● **DATA SUPPLIED**
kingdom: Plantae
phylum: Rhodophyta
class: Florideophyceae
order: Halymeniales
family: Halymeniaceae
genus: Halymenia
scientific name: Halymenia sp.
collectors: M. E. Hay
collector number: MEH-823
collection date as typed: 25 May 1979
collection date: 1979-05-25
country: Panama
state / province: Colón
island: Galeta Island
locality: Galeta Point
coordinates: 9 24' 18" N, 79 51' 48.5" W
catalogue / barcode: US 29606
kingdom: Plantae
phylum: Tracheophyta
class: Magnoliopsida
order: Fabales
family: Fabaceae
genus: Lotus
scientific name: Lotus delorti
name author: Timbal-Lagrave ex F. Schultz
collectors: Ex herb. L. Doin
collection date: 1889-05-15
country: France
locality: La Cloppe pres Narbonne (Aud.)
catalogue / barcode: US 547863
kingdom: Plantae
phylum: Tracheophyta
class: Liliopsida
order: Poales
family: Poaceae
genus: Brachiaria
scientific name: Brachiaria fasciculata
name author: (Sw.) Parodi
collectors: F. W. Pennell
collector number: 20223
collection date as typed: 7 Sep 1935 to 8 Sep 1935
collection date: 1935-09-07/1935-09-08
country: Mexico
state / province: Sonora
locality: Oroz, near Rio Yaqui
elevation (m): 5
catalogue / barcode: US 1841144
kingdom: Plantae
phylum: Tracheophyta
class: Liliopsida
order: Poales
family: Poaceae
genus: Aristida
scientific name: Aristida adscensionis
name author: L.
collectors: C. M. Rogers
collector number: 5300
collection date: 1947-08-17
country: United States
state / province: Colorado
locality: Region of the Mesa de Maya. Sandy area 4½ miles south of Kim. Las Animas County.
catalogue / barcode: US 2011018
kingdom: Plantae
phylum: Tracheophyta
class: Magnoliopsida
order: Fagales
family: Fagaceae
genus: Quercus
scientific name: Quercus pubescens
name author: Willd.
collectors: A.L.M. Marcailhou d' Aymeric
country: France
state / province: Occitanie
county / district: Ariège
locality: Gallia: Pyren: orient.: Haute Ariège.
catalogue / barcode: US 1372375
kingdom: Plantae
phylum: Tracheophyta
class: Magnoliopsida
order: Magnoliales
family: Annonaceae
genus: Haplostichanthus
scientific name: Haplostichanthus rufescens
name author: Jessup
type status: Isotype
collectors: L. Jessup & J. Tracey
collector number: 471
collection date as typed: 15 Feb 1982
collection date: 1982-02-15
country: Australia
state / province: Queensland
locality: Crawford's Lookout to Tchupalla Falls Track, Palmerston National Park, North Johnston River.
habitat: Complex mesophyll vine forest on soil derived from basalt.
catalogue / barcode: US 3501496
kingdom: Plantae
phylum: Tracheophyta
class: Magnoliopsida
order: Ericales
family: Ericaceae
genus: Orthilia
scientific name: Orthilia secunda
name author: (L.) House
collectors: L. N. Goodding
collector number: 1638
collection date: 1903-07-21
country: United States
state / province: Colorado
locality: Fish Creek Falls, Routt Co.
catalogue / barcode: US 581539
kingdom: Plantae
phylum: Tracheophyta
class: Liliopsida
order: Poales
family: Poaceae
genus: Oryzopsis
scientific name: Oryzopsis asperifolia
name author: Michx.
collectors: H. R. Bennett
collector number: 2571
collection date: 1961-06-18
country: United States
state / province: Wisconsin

● **WHAT YOU ARE ASKED TO DO**
Reproduce every line of the entries above, character for character.

● **EXPECTED ANSWER**
kingdom: Plantae
phylum: Rhodophyta
class: Florideophyceae
order: Halymeniales
family: Halymeniaceae
genus: Halymenia
scientific name: Halymenia sp.
collectors: M. E. Hay
collector number: MEH-823
collection date as typed: 25 May 1979
collection date: 1979-05-25
country: Panama
state / province: Colón
island: Galeta Island
locality: Galeta Point
coordinates: 9 24' 18" N, 79 51' 48.5" W
catalogue / barcode: US 29606
kingdom: Plantae
phylum: Tracheophyta
class: Magnoliopsida
order: Fabales
family: Fabaceae
genus: Lotus
scientific name: Lotus delorti
name author: Timbal-Lagrave ex F. Schultz
collectors: Ex herb. L. Doin
collection date: 1889-05-15
country: France
locality: La Cloppe pres Narbonne (Aud.)
catalogue / barcode: US 547863
kingdom: Plantae
phylum: Tracheophyta
class: Liliopsida
order: Poales
family: Poaceae
genus: Brachiaria
scientific name: Brachiaria fasciculata
name author: (Sw.) Parodi
collectors: F. W. Pennell
collector number: 20223
collection date as typed: 7 Sep 1935 to 8 Sep 1935
collection date: 1935-09-07/1935-09-08
country: Mexico
state / province: Sonora
locality: Oroz, near Rio Yaqui
elevation (m): 5
catalogue / barcode: US 1841144
kingdom: Plantae
phylum: Tracheophyta
class: Liliopsida
order: Poales
family: Poaceae
genus: Aristida
scientific name: Aristida adscensionis
name author: L.
collectors: C. M. Rogers
collector number: 5300
collection date: 1947-08-17
country: United States
state / province: Colorado
locality: Region of the Mesa de Maya. Sandy area 4½ miles south of Kim. Las Animas County.
catalogue / barcode: US 2011018
kingdom: Plantae
phylum: Tracheophyta
class: Magnoliopsida
order: Fagales
family: Fagaceae
genus: Quercus
scientific name: Quercus pubescens
name author: Willd.
collectors: A.L.M. Marcailhou d' Aymeric
country: France
state / province: Occitanie
county / district: Ariège
locality: Gallia: Pyren: orient.: Haute Ariège.
catalogue / barcode: US 1372375
kingdom: Plantae
phylum: Tracheophyta
class: Magnoliopsida
order: Magnoliales
family: Annonaceae
genus: Haplostichanthus
scientific name: Haplostichanthus rufescens
name author: Jessup
type status: Isotype
collectors: L. Jessup & J. Tracey
collector number: 471
collection date as typed: 15 Feb 1982
collection date: 1982-02-15
country: Australia
state / province: Queensland
locality: Crawford's Lookout to Tchupalla Falls Track, Palmerston National Park, North Johnston River.
habitat: Complex mesophyll vine forest on soil derived from basalt.
catalogue / barcode: US 3501496
kingdom: Plantae
phylum: Tracheophyta
class: Magnoliopsida
order: Ericales
family: Ericaceae
genus: Orthilia
scientific name: Orthilia secunda
name author: (L.) House
collectors: L. N. Goodding
collector number: 1638
collection date: 1903-07-21
country: United States
state / province: Colorado
locality: Fish Creek Falls, Routt Co.
catalogue / barcode: US 581539
kingdom: Plantae
phylum: Tracheophyta
class: Liliopsida
order: Poales
family: Poaceae
genus: Oryzopsis
scientific name: Oryzopsis asperifolia
name author: Michx.
collectors: H. R. Bennett
collector number: 2571
collection date: 1961-06-18
country: United States
state / province: Wisconsin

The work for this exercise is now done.